— Directions —
Below are several records. Retype exactly those lines running from the one with "(245, 689) = (134, 482): toy" through the one with "(881, 333) = (697, 364): white", end lines included, and no others.

— Records for this exercise —
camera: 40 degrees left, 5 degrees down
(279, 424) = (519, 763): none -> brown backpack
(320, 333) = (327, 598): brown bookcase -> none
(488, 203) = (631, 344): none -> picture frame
---
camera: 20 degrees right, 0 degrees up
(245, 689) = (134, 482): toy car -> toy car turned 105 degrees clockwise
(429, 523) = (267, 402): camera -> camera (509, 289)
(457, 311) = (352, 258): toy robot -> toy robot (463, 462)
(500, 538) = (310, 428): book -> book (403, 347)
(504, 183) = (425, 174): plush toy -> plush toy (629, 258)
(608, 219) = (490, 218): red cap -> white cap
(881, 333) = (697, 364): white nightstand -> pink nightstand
* * *
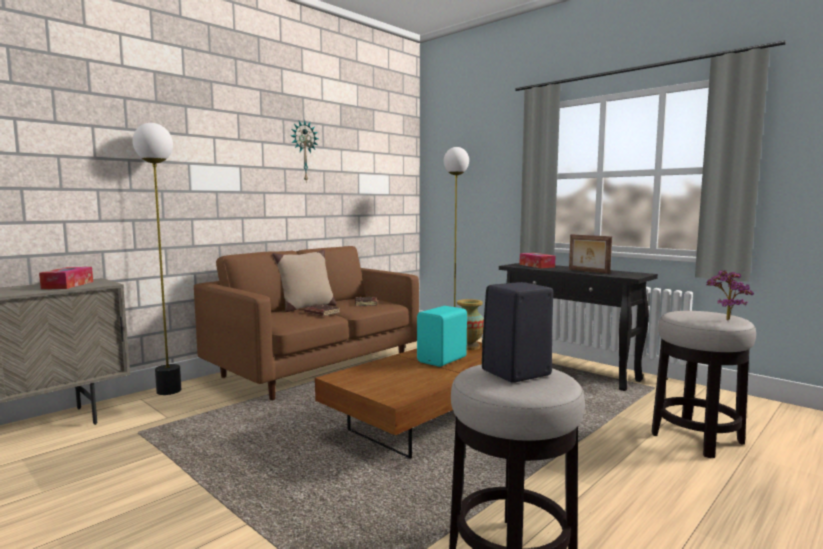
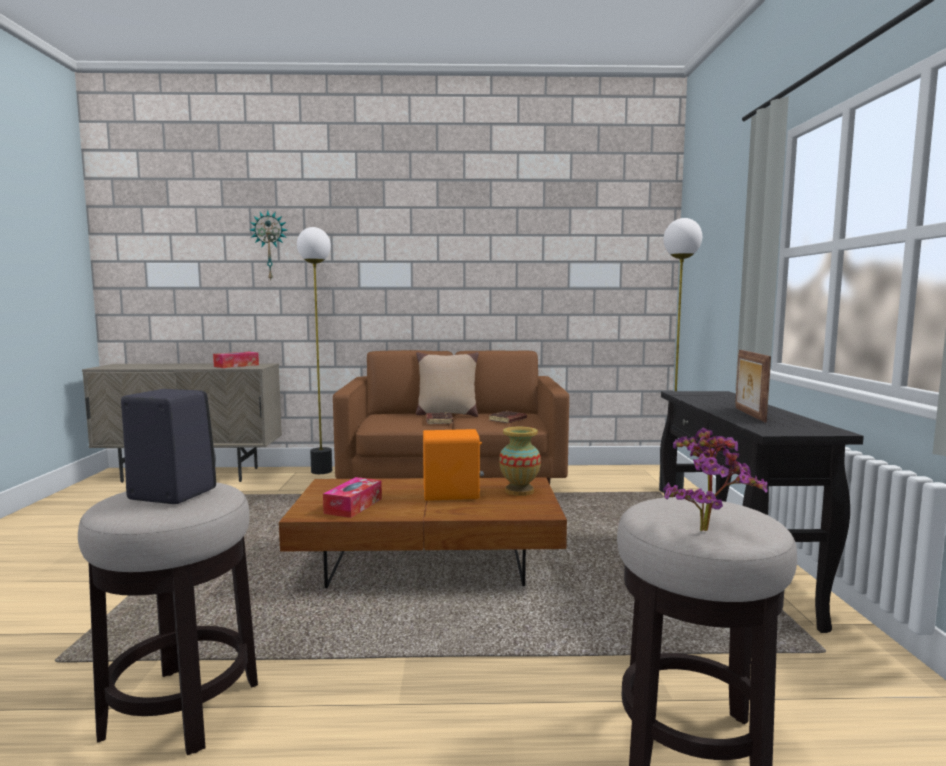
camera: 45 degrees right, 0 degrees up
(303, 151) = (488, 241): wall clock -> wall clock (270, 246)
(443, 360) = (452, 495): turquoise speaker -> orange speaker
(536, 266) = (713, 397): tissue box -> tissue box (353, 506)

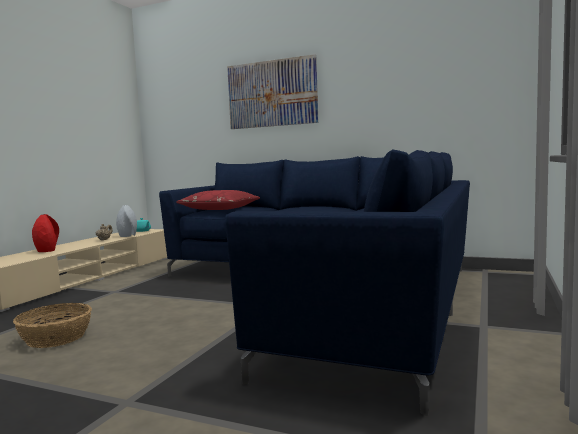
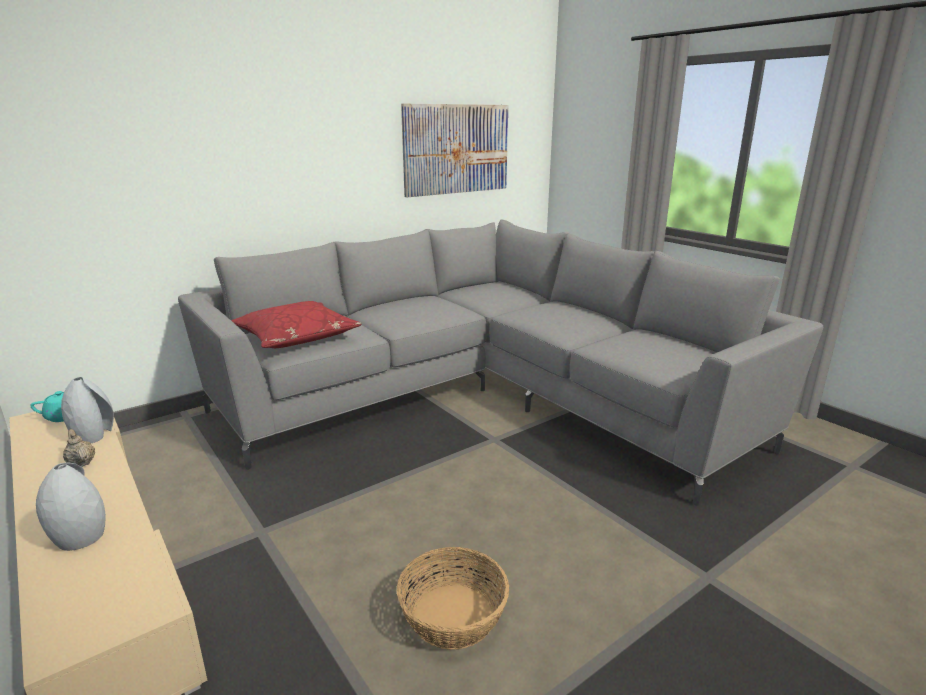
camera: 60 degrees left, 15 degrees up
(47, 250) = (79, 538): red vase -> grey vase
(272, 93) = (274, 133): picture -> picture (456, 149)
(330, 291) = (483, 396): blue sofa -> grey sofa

— Result of this task —
(245, 689) = (134, 482): toy car -> toy car turned 105 degrees clockwise
(429, 523) = (267, 402): camera -> camera (509, 289)
(457, 311) = (352, 258): toy robot -> toy robot (463, 462)
(500, 538) = (310, 428): book -> book (403, 347)
(504, 183) = (425, 174): plush toy -> plush toy (629, 258)
(608, 219) = (490, 218): red cap -> white cap
(881, 333) = (697, 364): white nightstand -> pink nightstand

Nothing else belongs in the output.